Well, given that he has in the past kept track when Toronto Life does a story on the east end, I’m not sure what your point is. It’s summertime – maybe he’s on holiday. That makes a lot more sense than making some silly accusation that’s incorrect on its face, based on his past actions.
How do you know he’s dorky? Have you met him?
:) you are right. its the ongoing count that I think is dorky. Maybe he is otherwise the hippest dude out there. or something in between.
I will have to take your word for it, that his count is accurate. I personally am not counting and thought I have seen fluctuations. But accuracy may not be important as likely his only real point is that – what? the west end has more restos? TL reviews/mentions a disproportionate number of west side openings? Something along those lines, i guess. So, ambiguous point made. A lot.

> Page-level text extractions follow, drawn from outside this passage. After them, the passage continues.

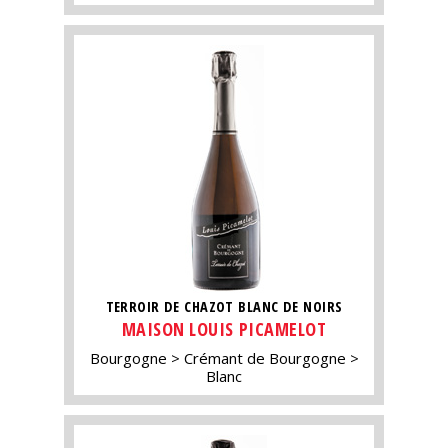
TERROIR DE CHAZOT BLANC DE NOIRS
MAISON LOUIS PICAMELOT
Bourgogne
Crémant de Bourgogne
Blanc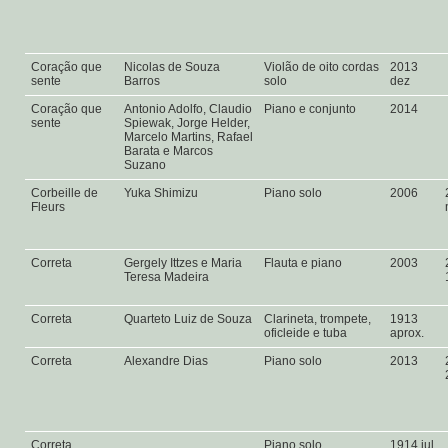
Coração que
Nicolas de Souza
Violão de oito cordas
2013
sente
Barros
solo
dez
Coração que
Antonio Adolfo, Claudio
Piano e conjunto
2014
sente
Spiewak, Jorge Helder,
Marcelo Martins, Rafael
Barata e Marcos
Suzano
Corbeille de
Yuka Shimizu
Piano solo
2006
Fleurs
Correta
Gergely Ittzes e Maria
Flauta e piano
2003
Teresa Madeira
Correta
Quarteto Luiz de Souza
Clarineta, trompete,
1913
oficleide e tuba
aprox.
Correta
Alexandre Dias
Piano solo
2013
Correta
Piano solo
1914 jul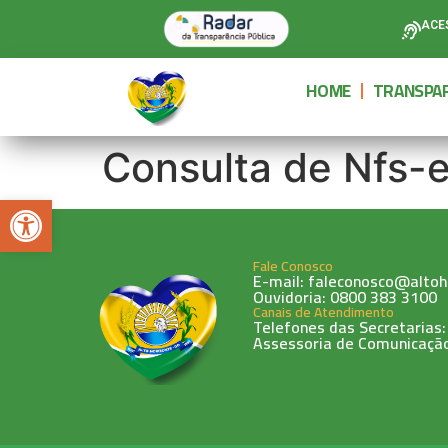
ACE
HOME
TRANSPAR
Consulta de Nfs-
Abrir a barra de ferramentas
Fale Conosco
E-mail: faleconosco@altoh
Ouvidoria: 0800 383 3100
Canais de Atendimento
Telefones das Secretarias:
Assessoria de Comunicação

In any case, if ANYONE should complain, it should be the other 80% of the city that is never covered in any way shape or form. Is it such a wasteland if you don’t live south of dupont /danforth or not on the subway?
Anyhow, here’s hoping he is a Corktown lad who has been too busy rejoicing in the new options in his hood to bother with the tally.
West: 126
East: 10
Yeah, the point is that Toronto Life, seemingly more than any other publication, is less than ambitious and tends not to venture out of a small bubble in the west end when it comes to its food coverage. You are correct that there are other parts of the GTA equally ignored, but nonetheless have some exciting developments on the food front. TL, however, seems to prefer navel gazing.